## BRIEF:
Could you set down the listing below line for line, starting with the line that contains "pose: elev=134.1 azim=203.7" and going on through the end of the listing, with both ends included? Leave the pictures out of your answer.

(Saved data entries)
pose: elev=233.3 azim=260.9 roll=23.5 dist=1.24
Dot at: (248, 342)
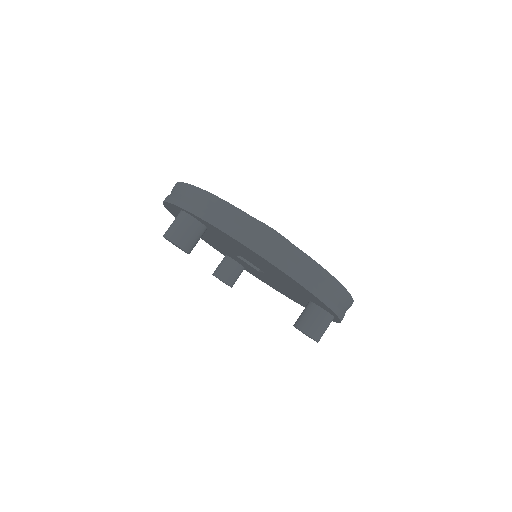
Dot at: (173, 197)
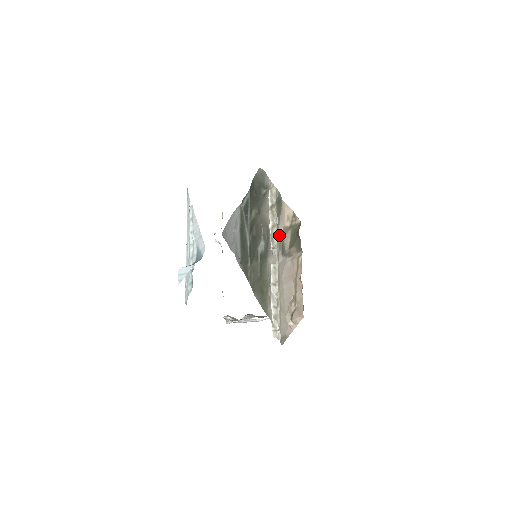
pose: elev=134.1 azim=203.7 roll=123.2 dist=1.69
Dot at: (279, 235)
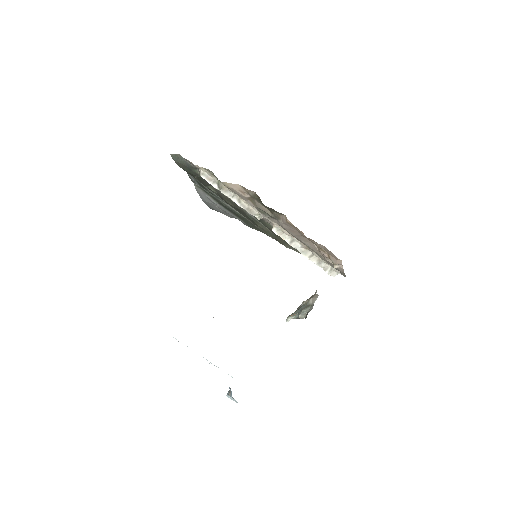
Dot at: (251, 205)
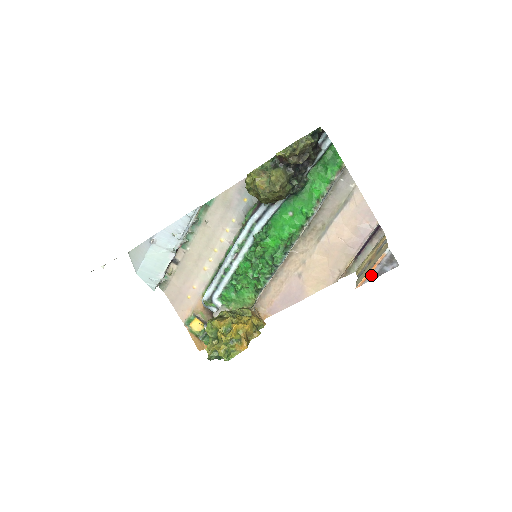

## WRITTEN ANSWER:
pose: elev=134.1 azim=203.7 roll=123.2 dist=1.69
Dot at: (279, 235)
Dot at: (251, 205)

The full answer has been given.